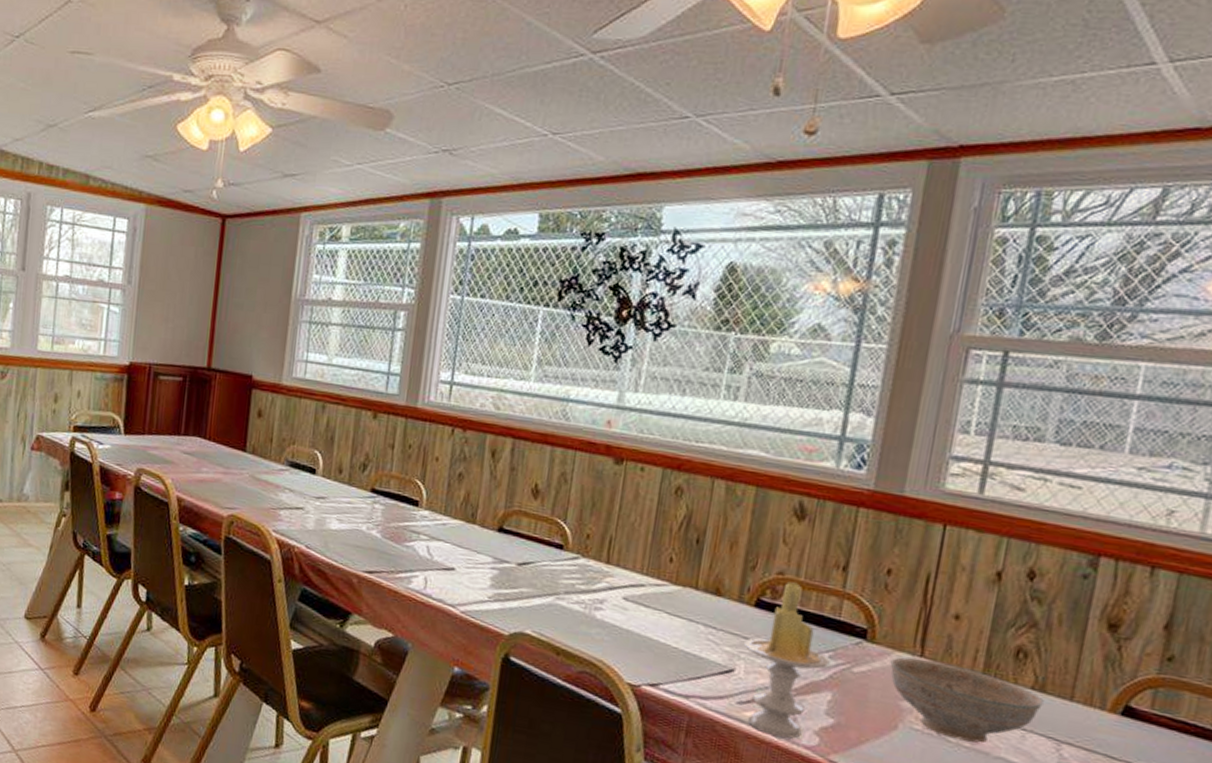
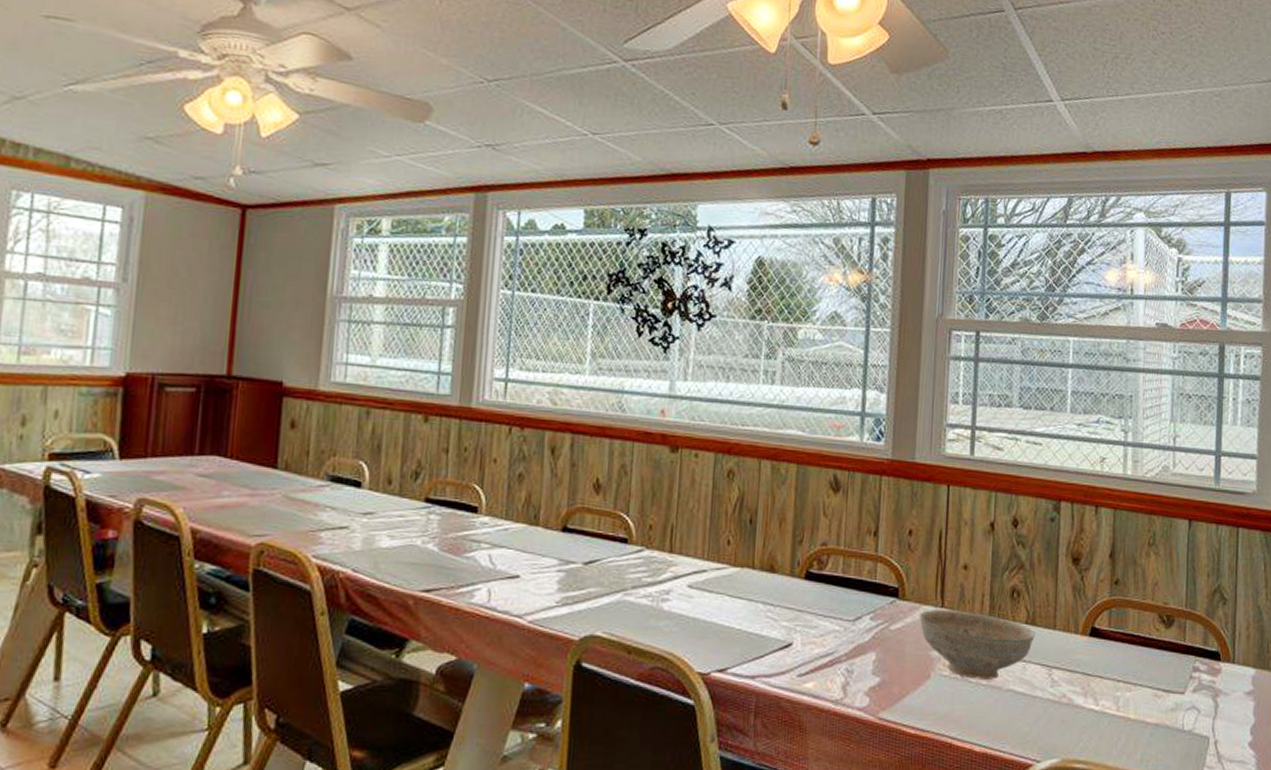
candle: present [744,581,830,739] -> none [799,551,871,703]

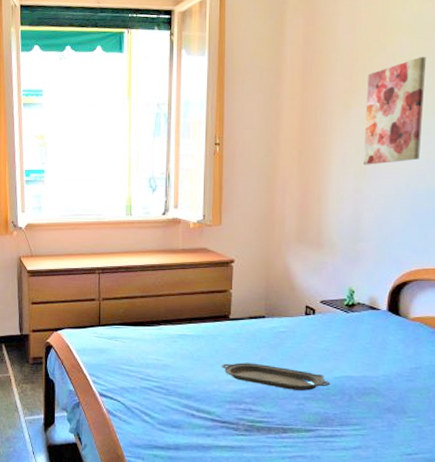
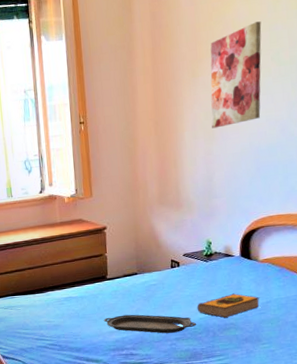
hardback book: none [332,352,408,380] -> present [197,293,260,318]

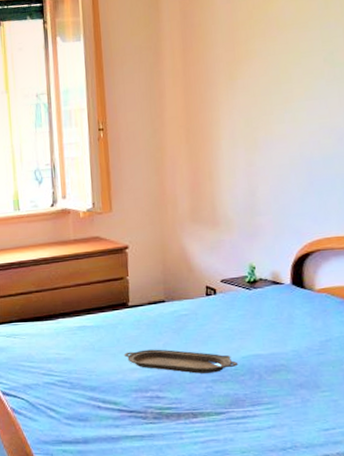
hardback book: present [197,293,260,318] -> none [238,328,318,357]
wall art: present [210,21,262,129] -> none [250,19,313,137]

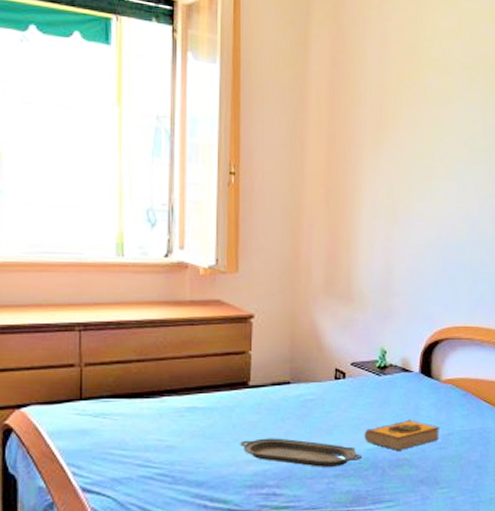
hardback book: none [238,328,318,357] -> present [364,419,441,450]

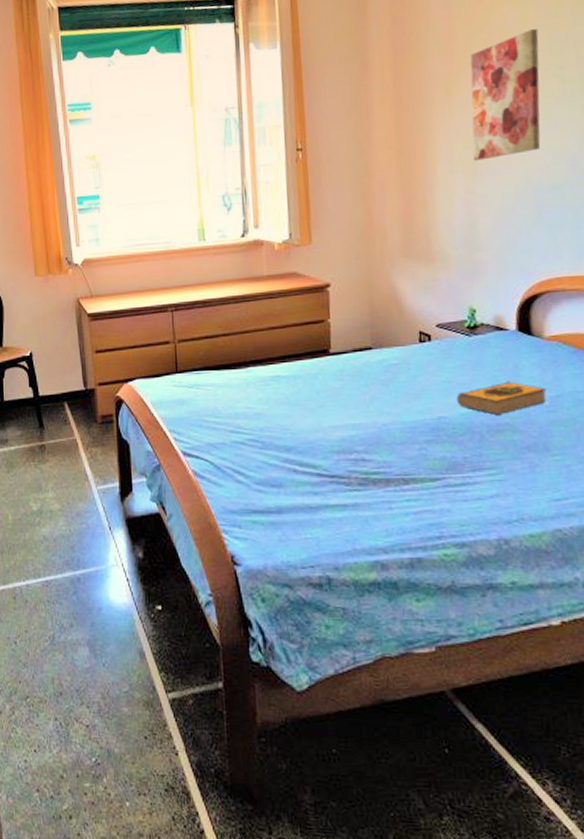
serving tray: present [239,438,363,467] -> none [324,403,457,433]
wall art: none [394,97,455,211] -> present [470,29,541,161]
___
• Job item: In the copy, include exactly the lines from the one containing "hardback book: none [332,352,408,380]" through the last line of the records, and no pictures or other text.

• Answer box:
hardback book: none [332,352,408,380] -> present [197,293,260,318]

hardback book: present [197,293,260,318] -> none [238,328,318,357]
wall art: present [210,21,262,129] -> none [250,19,313,137]

hardback book: none [238,328,318,357] -> present [364,419,441,450]

serving tray: present [239,438,363,467] -> none [324,403,457,433]
wall art: none [394,97,455,211] -> present [470,29,541,161]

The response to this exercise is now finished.